There appeared to be plenty of people with just that thought in mind, as the Jewish Quarter had steadily filled during the previous days with armed Israelis. Bookish-looking teenagers carried Uzis slung over their shoulders, uniformed and plain-clothes police had taken up positions around the squares and alleyways.
The yeshiva students were in no doubt that such protection was necessary. A terrible fear of what the Arabs might do haunts them all. “They’re a violent people – they’re capable of anything,” asserted 18-year-old Erica.
Those Jews who venture out of their quarter into the rest of the Old City might find they are overreacting, but few venture through the Arab souks and winding passages without an armed escort these days. This despite the thousands of grumpy, baseball-capped tourists who still surge through the already teeming streets, many loitering long after dark when the streets empty. Jerusalem, despite the protestations of some of its residents and many imaginative correspondents, is far from a war zone. Demonstrations happen, certainly, but in the Holy City, at least, they are localised and easily avoided. And, to talk to their participants, there are few better ways than to go and shoot some pool.

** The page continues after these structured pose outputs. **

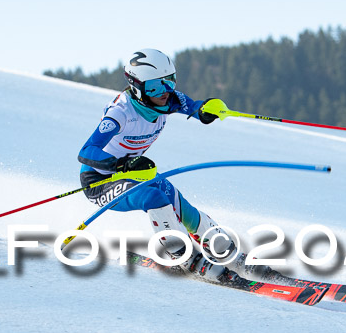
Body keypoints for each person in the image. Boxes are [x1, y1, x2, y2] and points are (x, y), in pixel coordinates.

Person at [77, 48, 257, 282]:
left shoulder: (167, 100)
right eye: (154, 87)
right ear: (138, 87)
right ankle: (185, 258)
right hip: (101, 181)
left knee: (185, 210)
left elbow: (194, 107)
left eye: (169, 81)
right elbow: (86, 151)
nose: (165, 92)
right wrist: (123, 164)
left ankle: (229, 254)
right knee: (154, 198)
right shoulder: (120, 113)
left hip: (137, 173)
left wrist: (207, 109)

My partner was Khader, a friendly 17-year-old Palestinian. We met by the pool rooms in the Old City’s Christian Quarter, a large, rather battered establishment with a clutch of dated video games at the entrance, six American pool tables and a qahwa, or coffee house, at the back. An identical scene could be played out at any number of inner-city locations in Britain. I started to play according to the standard pattern, but Khader quickly stopped me. “We don’t play by American rules,” he said, in a masterstroke of political double entendre.
As we played, Khader told me about his part in the demonstrations: “We will fight for our nation, with our blood.” It was a learnt phrase, but it looked like he meant it. Do you always go? “How could you stay at home?” Do your parents like you going? “No,” he smiled, “not at all.” Not much chance of Arafat stopping him, then.
Fouad had explained it to me more vividly the previous day: “You feel anger and the anger of those around you. You shout slogans. You feel proud and frightened.” These are the riots and demonstrations that have changed the lives of young Israelis and Palestinians throughout the country. While it has reaffirmed the identity and pride of many Arabs, it has scared and demoralised Israeli youth of both the left and right.
People have stopped watching CNN in the bars now. Fear still haunts the streets of West Jerusalem, and they don’t need to be reminded why.